FPAA: ITC reports confirm Mexican cucumber, squash imports needed to meet rising demand

FPAA: ITC reports confirm Mexican cucumber, squash imports needed to meet rising demand

The Fresh Produce Association of the Americas has said that the recently issued reports by the U.S. International Trade Commission (ITC) shown that Mexican cucumber and squash imports are needed to meet rising U.S. consumer demand.

The reports summarized the ITC's findings from its investigations on the U.S. cucumber and squash industries and the effect that imports had on seasonal growers. 

The FPPA's comments come in contrast to the reaction of groups and politicians from the Southeast, including the Florida Fruit and Vegetable Association, which said that the reports' findings show that duties are needed on the imports to protect domestic growers.

The ITC reports do not support the U.S. Southeast growers’ "simplistic reaction to reflexively blame Mexican imports for all of their problems", said Lance Jungmeyer, President of the Fresh Produce Association of the Americas (FPAA).

In fact, he says the report notes the difficulties faced by domestic Southeast growers are largely out of anyone’s control – the difficulty in finding labor and the fact that climate/weather in the Southeast does not favor advanced growing methods such as greenhouses.

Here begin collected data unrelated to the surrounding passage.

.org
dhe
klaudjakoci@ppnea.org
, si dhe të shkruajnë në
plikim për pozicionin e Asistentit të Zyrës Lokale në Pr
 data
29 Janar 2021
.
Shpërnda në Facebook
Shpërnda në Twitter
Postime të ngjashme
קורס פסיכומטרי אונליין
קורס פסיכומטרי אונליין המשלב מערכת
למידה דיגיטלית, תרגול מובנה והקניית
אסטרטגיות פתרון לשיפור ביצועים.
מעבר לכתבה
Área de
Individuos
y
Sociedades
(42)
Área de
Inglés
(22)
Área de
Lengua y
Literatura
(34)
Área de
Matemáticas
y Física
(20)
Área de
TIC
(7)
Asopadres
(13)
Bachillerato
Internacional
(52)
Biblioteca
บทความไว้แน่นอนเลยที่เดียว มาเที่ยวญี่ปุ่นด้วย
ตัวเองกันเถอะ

“The ITC conducted a thorough investigation that provides a fair and balanced overview of the many factors affecting the U.S. cucumber and squash market, especially given the fact that Mexican imports are highly differentiated from the competition in terms of varietal selection and packing standards,” Jungmeyer said.

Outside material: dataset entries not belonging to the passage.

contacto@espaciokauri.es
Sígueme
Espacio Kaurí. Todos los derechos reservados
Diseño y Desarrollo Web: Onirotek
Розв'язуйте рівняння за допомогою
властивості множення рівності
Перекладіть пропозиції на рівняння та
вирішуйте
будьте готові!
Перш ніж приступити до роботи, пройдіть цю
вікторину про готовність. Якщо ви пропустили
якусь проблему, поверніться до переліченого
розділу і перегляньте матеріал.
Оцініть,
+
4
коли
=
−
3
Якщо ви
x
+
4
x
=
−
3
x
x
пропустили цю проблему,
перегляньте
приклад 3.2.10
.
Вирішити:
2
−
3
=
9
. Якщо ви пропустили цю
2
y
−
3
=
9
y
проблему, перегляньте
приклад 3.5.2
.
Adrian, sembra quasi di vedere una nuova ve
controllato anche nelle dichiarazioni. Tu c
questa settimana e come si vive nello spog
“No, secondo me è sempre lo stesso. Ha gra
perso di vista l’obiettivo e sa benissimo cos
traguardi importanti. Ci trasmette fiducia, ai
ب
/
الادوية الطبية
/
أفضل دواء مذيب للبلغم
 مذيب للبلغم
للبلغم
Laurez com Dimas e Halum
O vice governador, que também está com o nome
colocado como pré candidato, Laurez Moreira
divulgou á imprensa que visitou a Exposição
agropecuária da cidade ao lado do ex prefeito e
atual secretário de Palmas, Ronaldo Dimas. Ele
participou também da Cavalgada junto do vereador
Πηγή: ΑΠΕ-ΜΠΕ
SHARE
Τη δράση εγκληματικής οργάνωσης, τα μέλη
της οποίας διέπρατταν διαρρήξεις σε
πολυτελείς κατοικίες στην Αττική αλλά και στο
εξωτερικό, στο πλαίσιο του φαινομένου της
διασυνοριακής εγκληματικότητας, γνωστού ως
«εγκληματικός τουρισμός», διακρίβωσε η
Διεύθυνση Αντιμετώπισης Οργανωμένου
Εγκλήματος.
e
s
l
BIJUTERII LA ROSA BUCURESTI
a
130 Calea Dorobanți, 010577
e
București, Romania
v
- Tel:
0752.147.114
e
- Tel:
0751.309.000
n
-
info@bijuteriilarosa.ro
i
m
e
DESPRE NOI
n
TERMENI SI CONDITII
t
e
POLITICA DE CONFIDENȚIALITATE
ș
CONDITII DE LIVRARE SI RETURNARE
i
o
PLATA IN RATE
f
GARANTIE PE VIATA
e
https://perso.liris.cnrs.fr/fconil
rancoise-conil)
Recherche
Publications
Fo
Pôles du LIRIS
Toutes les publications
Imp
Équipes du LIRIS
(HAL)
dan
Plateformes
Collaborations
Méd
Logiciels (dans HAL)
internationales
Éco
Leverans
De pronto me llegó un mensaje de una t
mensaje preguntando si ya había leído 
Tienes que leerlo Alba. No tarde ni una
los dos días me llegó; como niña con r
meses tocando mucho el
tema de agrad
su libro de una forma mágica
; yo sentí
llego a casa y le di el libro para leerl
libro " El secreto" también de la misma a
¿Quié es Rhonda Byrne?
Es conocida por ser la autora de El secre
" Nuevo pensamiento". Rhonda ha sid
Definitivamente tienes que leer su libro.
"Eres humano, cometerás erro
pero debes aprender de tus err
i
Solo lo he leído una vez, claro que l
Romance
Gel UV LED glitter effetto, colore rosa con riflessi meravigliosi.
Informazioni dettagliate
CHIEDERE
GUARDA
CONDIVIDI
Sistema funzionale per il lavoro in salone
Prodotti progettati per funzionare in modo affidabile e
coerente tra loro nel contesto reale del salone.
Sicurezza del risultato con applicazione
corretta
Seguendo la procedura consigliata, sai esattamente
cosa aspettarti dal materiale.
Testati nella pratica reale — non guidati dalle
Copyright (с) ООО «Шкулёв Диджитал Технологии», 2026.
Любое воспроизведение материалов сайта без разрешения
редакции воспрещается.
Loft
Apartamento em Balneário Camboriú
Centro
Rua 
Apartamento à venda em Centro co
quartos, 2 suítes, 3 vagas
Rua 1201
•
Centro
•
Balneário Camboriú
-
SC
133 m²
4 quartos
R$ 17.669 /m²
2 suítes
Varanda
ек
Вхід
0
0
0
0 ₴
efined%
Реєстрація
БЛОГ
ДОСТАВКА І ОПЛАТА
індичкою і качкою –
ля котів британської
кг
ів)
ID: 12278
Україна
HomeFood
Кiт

“Consumer demand for Super Select cucumbers, fancy cucumbers and unblemished squashes are the factors driving the marketplace.”

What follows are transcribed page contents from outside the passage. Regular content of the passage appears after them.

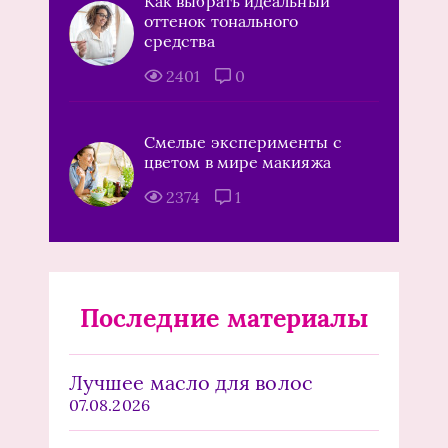
Как выбрать идеальный
оттенок тонального
средства
2401
0
Смелые эксперименты с
цветом в мире макияжа
2374
1
Последние материалы
Лучшее масло для волос
07.08.2026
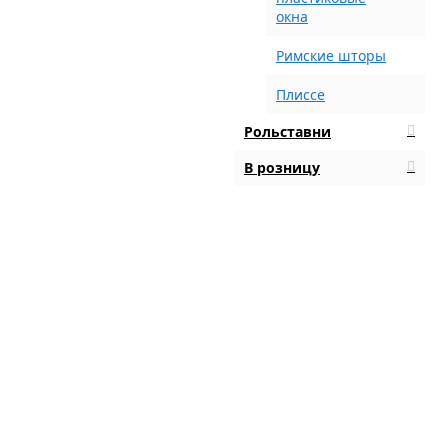
окна
Римские шторы
Плиссе
Рольставни
В розницу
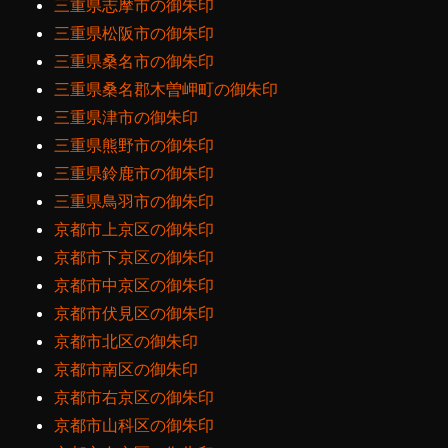
三重県志摩市の御朱印
三重県松阪市の御朱印
三重県桑名市の御朱印
三重県桑名郡木曽岬町の御朱印
三重県津市の御朱印
三重県熊野市の御朱印
三重県鈴鹿市の御朱印
三重県鳥羽市の御朱印
京都市上京区の御朱印
京都市下京区の御朱印
京都市中京区の御朱印
京都市伏見区の御朱印
京都市北区の御朱印
京都市南区の御朱印
京都市右京区の御朱印
京都市山科区の御朱印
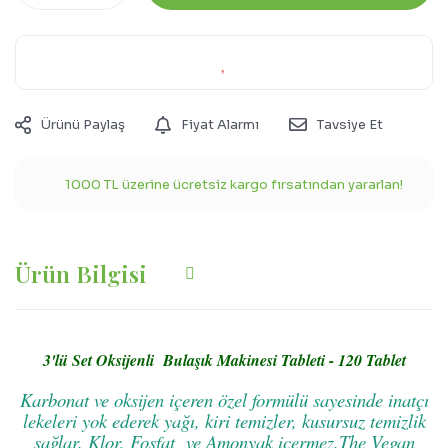
Ürünü Paylaş
Fiyat Alarmı
Tavsiye Et
1000 TL üzerine ücretsiz kargo fırsatından yararlan!
Ürün Bilgisi
3'lü Set Oksijenli Bulaşık Makinesi Tableti - 120 Tablet
Karbonat ve oksijen içeren özel formülü sayesinde inatçı
lekeleri yok ederek yağı, kiri temizler, kusursuz temizlik
sağlar. Klor, Fosfat ve Amonyak içermez.
The Vegan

In reviewing the ITC reports, FPAA said it found that: Imports are needed to meet increasing U.S. consumer demand for a broader range of cucumbers and squash; there is no evidence of Mexican imports underselling U.S. cucumbers or squash; and U.S. growers face challenges unrelated to imports.

In addition to holding a public hearing with numerous industry witnesses presenting testimony, the ITC conducted its own independent research and interviewed many industry witnesses. 

The FPPA says the ITC’s findings reflect a "solid understanding of the complexities of the many different factors that affect the ever-changing supply and demand conditions of the cucumber and squash markets".